The term “processor” should not be construed to limit the embodiments disclosed herein to any particular device type or system. The processor may include a computer system. The computer system may also include a computer processor (e.g., a microprocessor, microcontroller, digital signal processor, or general-purpose computer) for executing any of the methods and processes described above.

[0091] The computer system may further include a memory such as a semiconductor memory device (e.g., a RAM, ROM, PROM, EEPROM, or Flash-Programmable RAM), a magnetic memory device (e.g., a diskette or fixed disk), an optical memory device (e.g., a CD-ROM), a PC card (e.g., PCMCIA card), or other memory device.

[0092] Some of the methods and processes described above, can be implemented as computer program logic for use with the computer processor. The computer program logic may be embodied in various forms, including a source code form or a computer executable form. Source code may include a series of computer program instructions in a variety of programming languages (e.g., an object code, an assembly language, or a high-level language such as C, C++, or JAVA). Such computer instructions can be stored in a non-transitory computer readable medium (e.g., memory) and executed by the computer processor. The computer instructions may be distributed in any form as a removable storage medium with accompanying printed or electronic documentation (e.g., shrink wrapped software), preloaded with a computer system (e.g., on system ROM or fixed disk), or distributed from a server or electronic bulletin board over a communication system (e.g., the Internet or World Wide Web).

[0093] Alternatively or additionally, the processor may include discrete electronic components coupled to a printed circuit board, integrated circuitry (e.g., Application Specific Integrated Circuits (ASIC)), and/or programmable logic devices (e.g., a Field Programmable Gate Arrays (FPGA)). Any of the methods and processes described above can be implemented using such logic devices.

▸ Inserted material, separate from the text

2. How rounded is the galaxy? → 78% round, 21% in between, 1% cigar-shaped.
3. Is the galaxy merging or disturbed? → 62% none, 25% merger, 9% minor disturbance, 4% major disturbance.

[0094] Although only a few example embodiments have been described in detail above, those skilled in the art will readily appreciate that many modifications are possible in the example embodiments without materially departing from this invention. Accordingly, all such modifications are intended to be included within the scope of this disclosure as defined in the following claims. In the claims, means-plus-function clauses are intended to cover the structures described herein as performing the recited function and not only structural equivalents, but also equivalent structures. Thus, although a nail and a screw may not be structural equivalents in that a nail employs a cylindrical surface to secure wooden parts together, whereas a screw employs a helical surface, in the environment of fastening wooden parts, a nail and a screw may be equivalent structures. It is the express intention of the applicant not to invoke 35 U.S.C. § 112, paragraph 6 for any limitations of any of the claims herein, except for those in which the claim expressly uses the words ‘means for’ together with an associated function.